## The data
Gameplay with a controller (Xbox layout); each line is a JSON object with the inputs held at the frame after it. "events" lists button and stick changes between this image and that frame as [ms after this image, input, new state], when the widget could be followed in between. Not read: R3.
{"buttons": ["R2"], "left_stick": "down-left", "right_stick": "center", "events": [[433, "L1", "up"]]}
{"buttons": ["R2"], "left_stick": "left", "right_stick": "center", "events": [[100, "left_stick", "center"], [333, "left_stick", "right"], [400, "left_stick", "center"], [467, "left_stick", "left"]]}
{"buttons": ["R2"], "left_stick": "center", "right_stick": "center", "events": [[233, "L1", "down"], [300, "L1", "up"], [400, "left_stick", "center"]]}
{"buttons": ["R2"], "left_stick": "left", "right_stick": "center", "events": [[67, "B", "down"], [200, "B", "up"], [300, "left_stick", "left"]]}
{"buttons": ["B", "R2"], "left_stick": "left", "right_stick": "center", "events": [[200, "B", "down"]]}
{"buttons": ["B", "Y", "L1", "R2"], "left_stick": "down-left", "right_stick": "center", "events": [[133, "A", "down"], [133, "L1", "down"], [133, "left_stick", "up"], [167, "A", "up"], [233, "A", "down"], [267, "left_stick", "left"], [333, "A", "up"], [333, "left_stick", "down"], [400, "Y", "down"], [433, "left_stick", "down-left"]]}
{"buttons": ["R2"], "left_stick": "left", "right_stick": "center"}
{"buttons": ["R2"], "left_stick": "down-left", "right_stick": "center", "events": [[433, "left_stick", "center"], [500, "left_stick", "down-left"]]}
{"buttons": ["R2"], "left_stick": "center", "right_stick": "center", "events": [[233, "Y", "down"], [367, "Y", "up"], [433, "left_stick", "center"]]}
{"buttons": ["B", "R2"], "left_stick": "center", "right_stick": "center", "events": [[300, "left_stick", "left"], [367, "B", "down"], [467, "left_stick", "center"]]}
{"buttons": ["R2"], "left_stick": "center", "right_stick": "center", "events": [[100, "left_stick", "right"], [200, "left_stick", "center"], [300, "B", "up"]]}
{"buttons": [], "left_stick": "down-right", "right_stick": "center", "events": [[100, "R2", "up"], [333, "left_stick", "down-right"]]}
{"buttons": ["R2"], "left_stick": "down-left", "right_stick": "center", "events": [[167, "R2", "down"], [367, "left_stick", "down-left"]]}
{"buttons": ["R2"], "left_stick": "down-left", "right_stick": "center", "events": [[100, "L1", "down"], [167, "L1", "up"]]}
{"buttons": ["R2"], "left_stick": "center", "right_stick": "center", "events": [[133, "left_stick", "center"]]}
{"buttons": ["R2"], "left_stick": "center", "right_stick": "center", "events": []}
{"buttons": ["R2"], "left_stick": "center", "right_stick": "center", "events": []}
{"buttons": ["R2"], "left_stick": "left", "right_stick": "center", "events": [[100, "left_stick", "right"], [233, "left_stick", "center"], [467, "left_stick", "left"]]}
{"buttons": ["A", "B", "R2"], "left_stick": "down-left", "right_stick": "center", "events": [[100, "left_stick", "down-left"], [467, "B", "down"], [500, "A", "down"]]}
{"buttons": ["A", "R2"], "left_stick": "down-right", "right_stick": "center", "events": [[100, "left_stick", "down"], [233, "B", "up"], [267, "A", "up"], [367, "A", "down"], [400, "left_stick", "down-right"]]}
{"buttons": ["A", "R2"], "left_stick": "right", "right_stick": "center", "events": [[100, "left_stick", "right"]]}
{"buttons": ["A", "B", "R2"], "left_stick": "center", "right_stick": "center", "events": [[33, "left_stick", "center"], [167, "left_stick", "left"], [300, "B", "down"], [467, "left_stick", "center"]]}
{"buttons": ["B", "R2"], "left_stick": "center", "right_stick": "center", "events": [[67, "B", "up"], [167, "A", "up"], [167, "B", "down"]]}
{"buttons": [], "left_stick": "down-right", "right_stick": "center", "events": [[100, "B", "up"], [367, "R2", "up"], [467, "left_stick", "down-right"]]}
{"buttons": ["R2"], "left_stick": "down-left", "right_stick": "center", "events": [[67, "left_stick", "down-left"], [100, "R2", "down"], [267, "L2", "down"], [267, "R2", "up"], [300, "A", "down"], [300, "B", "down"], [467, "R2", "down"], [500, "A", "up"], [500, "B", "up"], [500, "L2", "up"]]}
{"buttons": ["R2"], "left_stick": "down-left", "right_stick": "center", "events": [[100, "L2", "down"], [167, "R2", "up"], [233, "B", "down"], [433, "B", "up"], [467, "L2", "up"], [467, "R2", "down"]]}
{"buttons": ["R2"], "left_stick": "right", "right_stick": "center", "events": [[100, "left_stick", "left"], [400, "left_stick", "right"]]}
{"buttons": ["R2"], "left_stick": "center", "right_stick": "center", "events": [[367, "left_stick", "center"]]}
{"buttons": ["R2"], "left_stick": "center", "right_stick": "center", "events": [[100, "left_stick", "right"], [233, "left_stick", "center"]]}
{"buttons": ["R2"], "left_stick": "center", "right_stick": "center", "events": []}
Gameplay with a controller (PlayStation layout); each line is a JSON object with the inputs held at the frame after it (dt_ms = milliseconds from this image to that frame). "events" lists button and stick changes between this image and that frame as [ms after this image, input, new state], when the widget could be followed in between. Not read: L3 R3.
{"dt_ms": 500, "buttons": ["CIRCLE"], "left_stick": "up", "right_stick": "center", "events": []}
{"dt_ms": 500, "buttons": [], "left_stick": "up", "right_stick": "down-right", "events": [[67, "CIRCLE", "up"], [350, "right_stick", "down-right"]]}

## Brief
Letter for letter, copy all of the entries above.

## Output
Gameplay with a controller (Xbox layout); each line is a JSON object with the inputs held at the frame after it. "events" lists button and stick changes between this image and that frame as [ms after this image, input, new state], when the widget could be followed in between. Not read: R3.
{"buttons": ["R2"], "left_stick": "down-left", "right_stick": "center", "events": [[433, "L1", "up"]]}
{"buttons": ["R2"], "left_stick": "left", "right_stick": "center", "events": [[100, "left_stick", "center"], [333, "left_stick", "right"], [400, "left_stick", "center"], [467, "left_stick", "left"]]}
{"buttons": ["R2"], "left_stick": "center", "right_stick": "center", "events": [[233, "L1", "down"], [300, "L1", "up"], [400, "left_stick", "center"]]}
{"buttons": ["R2"], "left_stick": "left", "right_stick": "center", "events": [[67, "B", "down"], [200, "B", "up"], [300, "left_stick", "left"]]}
{"buttons": ["B", "R2"], "left_stick": "left", "right_stick": "center", "events": [[200, "B", "down"]]}
{"buttons": ["B", "Y", "L1", "R2"], "left_stick": "down-left", "right_stick": "center", "events": [[133, "A", "down"], [133, "L1", "down"], [133, "left_stick", "up"], [167, "A", "up"], [233, "A", "down"], [267, "left_stick", "left"], [333, "A", "up"], [333, "left_stick", "down"], [400, "Y", "down"], [433, "left_stick", "down-left"]]}
{"buttons": ["R2"], "left_stick": "left", "right_stick": "center"}
{"buttons": ["R2"], "left_stick": "down-left", "right_stick": "center", "events": [[433, "left_stick", "center"], [500, "left_stick", "down-left"]]}
{"buttons": ["R2"], "left_stick": "center", "right_stick": "center", "events": [[233, "Y", "down"], [367, "Y", "up"], [433, "left_stick", "center"]]}
{"buttons": ["B", "R2"], "left_stick": "center", "right_stick": "center", "events": [[300, "left_stick", "left"], [367, "B", "down"], [467, "left_stick", "center"]]}
{"buttons": ["R2"], "left_stick": "center", "right_stick": "center", "events": [[100, "left_stick", "right"], [200, "left_stick", "center"], [300, "B", "up"]]}
{"buttons": [], "left_stick": "down-right", "right_stick": "center", "events": [[100, "R2", "up"], [333, "left_stick", "down-right"]]}
{"buttons": ["R2"], "left_stick": "down-left", "right_stick": "center", "events": [[167, "R2", "down"], [367, "left_stick", "down-left"]]}
{"buttons": ["R2"], "left_stick": "down-left", "right_stick": "center", "events": [[100, "L1", "down"], [167, "L1", "up"]]}
{"buttons": ["R2"], "left_stick": "center", "right_stick": "center", "events": [[133, "left_stick", "center"]]}
{"buttons": ["R2"], "left_stick": "center", "right_stick": "center", "events": []}
{"buttons": ["R2"], "left_stick": "center", "right_stick": "center", "events": []}
{"buttons": ["R2"], "left_stick": "left", "right_stick": "center", "events": [[100, "left_stick", "right"], [233, "left_stick", "center"], [467, "left_stick", "left"]]}
{"buttons": ["A", "B", "R2"], "left_stick": "down-left", "right_stick": "center", "events": [[100, "left_stick", "down-left"], [467, "B", "down"], [500, "A", "down"]]}
{"buttons": ["A", "R2"], "left_stick": "down-right", "right_stick": "center", "events": [[100, "left_stick", "down"], [233, "B", "up"], [267, "A", "up"], [367, "A", "down"], [400, "left_stick", "down-right"]]}
{"buttons": ["A", "R2"], "left_stick": "right", "right_stick": "center", "events": [[100, "left_stick", "right"]]}
{"buttons": ["A", "B", "R2"], "left_stick": "center", "right_stick": "center", "events": [[33, "left_stick", "center"], [167, "left_stick", "left"], [300, "B", "down"], [467, "left_stick", "center"]]}
{"buttons": ["B", "R2"], "left_stick": "center", "right_stick": "center", "events": [[67, "B", "up"], [167, "A", "up"], [167, "B", "down"]]}
{"buttons": [], "left_stick": "down-right", "right_stick": "center", "events": [[100, "B", "up"], [367, "R2", "up"], [467, "left_stick", "down-right"]]}
{"buttons": ["R2"], "left_stick": "down-left", "right_stick": "center", "events": [[67, "left_stick", "down-left"], [100, "R2", "down"], [267, "L2", "down"], [267, "R2", "up"], [300, "A", "down"], [300, "B", "down"], [467, "R2", "down"], [500, "A", "up"], [500, "B", "up"], [500, "L2", "up"]]}
{"buttons": ["R2"], "left_stick": "down-left", "right_stick": "center", "events": [[100, "L2", "down"], [167, "R2", "up"], [233, "B", "down"], [433, "B", "up"], [467, "L2", "up"], [467, "R2", "down"]]}
{"buttons": ["R2"], "left_stick": "right", "right_stick": "center", "events": [[100, "left_stick", "left"], [400, "left_stick", "right"]]}
{"buttons": ["R2"], "left_stick": "center", "right_stick": "center", "events": [[367, "left_stick", "center"]]}
{"buttons": ["R2"], "left_stick": "center", "right_stick": "center", "events": [[100, "left_stick", "right"], [233, "left_stick", "center"]]}
{"buttons": ["R2"], "left_stick": "center", "right_stick": "center", "events": []}
Gameplay with a controller (PlayStation layout); each line is a JSON object with the inputs held at the frame after it (dt_ms = milliseconds from this image to that frame). "events" lists button and stick changes between this image and that frame as [ms after this image, input, new state], when the widget could be followed in between. Not read: L3 R3.
{"dt_ms": 500, "buttons": ["CIRCLE"], "left_stick": "up", "right_stick": "center", "events": []}
{"dt_ms": 500, "buttons": [], "left_stick": "up", "right_stick": "down-right", "events": [[67, "CIRCLE", "up"], [350, "right_stick", "down-right"]]}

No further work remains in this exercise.